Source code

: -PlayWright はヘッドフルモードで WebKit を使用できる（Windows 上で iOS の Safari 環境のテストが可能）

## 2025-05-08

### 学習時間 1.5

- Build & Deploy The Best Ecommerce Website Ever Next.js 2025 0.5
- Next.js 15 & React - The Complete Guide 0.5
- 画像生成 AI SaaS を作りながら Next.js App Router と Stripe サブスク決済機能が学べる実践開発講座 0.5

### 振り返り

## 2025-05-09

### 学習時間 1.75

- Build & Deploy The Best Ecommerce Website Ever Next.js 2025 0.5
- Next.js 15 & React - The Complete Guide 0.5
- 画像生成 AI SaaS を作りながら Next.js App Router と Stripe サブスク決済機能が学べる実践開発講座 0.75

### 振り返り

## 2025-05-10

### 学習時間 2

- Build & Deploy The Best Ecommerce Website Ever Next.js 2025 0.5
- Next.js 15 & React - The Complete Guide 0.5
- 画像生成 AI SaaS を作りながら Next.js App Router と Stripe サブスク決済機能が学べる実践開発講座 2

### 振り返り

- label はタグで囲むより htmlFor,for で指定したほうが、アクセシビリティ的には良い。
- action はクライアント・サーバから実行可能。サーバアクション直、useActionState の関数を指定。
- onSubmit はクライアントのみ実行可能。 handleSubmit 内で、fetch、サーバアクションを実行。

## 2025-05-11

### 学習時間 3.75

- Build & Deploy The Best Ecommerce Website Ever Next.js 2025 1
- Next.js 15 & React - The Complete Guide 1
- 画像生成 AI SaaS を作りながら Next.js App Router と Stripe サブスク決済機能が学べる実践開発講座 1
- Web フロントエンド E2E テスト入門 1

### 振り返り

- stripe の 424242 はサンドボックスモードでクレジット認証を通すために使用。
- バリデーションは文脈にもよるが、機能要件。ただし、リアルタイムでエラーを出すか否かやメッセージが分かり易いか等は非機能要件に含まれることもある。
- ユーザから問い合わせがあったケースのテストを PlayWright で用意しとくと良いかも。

==

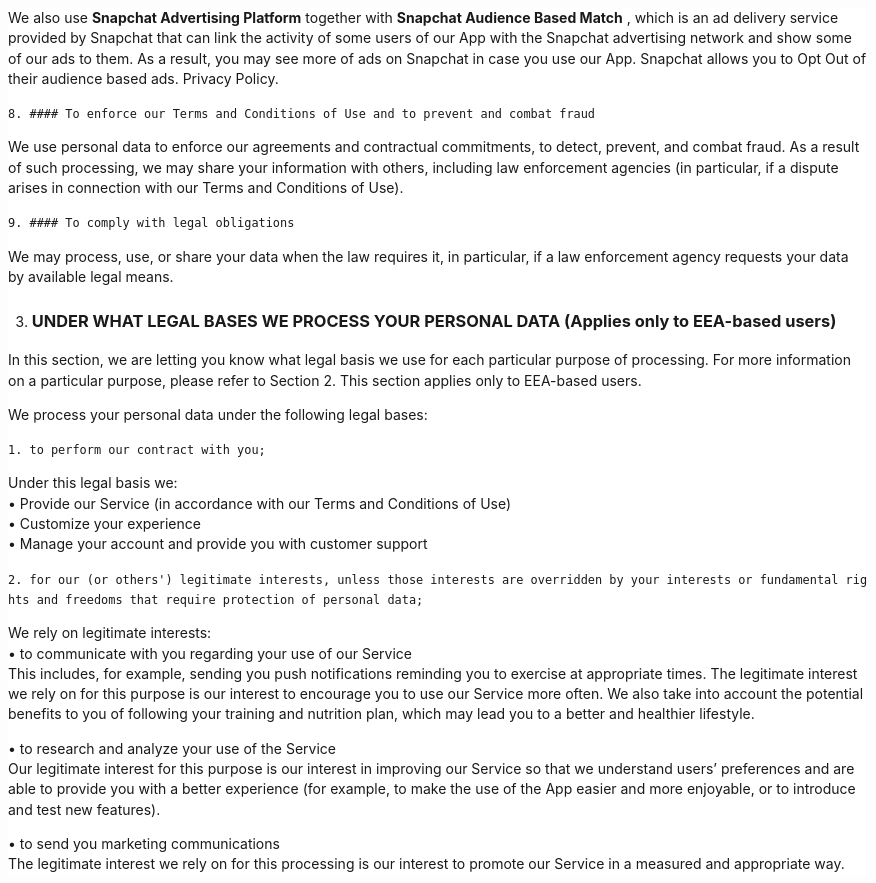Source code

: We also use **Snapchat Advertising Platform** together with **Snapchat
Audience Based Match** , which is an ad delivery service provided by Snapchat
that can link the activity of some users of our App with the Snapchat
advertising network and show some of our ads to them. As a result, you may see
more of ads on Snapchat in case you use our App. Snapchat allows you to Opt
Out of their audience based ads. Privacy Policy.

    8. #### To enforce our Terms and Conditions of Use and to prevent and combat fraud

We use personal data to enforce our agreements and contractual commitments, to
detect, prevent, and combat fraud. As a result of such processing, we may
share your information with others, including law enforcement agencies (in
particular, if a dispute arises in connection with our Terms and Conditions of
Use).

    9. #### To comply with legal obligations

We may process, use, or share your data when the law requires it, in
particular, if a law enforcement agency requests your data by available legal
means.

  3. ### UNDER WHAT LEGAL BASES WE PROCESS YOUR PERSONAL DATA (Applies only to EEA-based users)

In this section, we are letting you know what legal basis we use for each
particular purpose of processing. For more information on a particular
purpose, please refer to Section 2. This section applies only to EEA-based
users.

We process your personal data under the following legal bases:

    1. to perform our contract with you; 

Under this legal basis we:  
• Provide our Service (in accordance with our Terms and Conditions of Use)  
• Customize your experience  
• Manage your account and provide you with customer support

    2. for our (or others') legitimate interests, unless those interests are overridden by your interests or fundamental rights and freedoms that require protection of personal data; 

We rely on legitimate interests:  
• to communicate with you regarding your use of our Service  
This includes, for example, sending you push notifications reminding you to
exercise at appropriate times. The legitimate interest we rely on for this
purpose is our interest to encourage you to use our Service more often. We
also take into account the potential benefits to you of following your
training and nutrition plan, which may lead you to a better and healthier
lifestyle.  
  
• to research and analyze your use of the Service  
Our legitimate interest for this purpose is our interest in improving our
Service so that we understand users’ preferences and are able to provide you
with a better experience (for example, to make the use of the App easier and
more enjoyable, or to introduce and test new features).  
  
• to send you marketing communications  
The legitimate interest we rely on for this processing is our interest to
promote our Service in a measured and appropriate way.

==

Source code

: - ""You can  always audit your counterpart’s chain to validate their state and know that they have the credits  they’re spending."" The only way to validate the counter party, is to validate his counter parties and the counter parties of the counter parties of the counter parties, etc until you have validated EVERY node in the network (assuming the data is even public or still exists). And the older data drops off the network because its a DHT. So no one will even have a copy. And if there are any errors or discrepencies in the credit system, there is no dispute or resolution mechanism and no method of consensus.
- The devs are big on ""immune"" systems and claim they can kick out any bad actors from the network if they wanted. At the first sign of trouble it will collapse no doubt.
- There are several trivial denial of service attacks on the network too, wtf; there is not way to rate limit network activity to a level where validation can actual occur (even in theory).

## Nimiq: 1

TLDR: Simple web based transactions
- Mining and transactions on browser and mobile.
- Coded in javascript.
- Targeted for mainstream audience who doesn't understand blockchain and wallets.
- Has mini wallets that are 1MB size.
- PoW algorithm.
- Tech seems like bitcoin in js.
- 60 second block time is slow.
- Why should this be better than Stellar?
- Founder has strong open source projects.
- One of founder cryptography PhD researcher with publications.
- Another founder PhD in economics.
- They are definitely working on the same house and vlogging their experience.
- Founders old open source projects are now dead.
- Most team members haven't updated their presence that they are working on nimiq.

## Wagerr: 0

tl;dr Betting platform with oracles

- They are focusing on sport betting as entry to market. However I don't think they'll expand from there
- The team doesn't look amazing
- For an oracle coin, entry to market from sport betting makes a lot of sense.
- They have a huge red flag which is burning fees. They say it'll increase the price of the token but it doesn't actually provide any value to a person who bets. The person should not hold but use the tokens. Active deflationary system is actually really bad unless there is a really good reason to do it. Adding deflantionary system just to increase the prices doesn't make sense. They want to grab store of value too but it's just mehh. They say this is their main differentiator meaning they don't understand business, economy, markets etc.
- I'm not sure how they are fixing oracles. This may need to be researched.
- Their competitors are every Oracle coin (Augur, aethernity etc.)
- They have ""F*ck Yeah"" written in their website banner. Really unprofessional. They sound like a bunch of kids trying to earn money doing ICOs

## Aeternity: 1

• **EXERCISE INSTRUCTIONS**: For every line above that holds the word "following", report the whole line.

• **COMPLETED TASK**:
We process your personal data under the following legal bases:
also take into account the potential benefits to you of following your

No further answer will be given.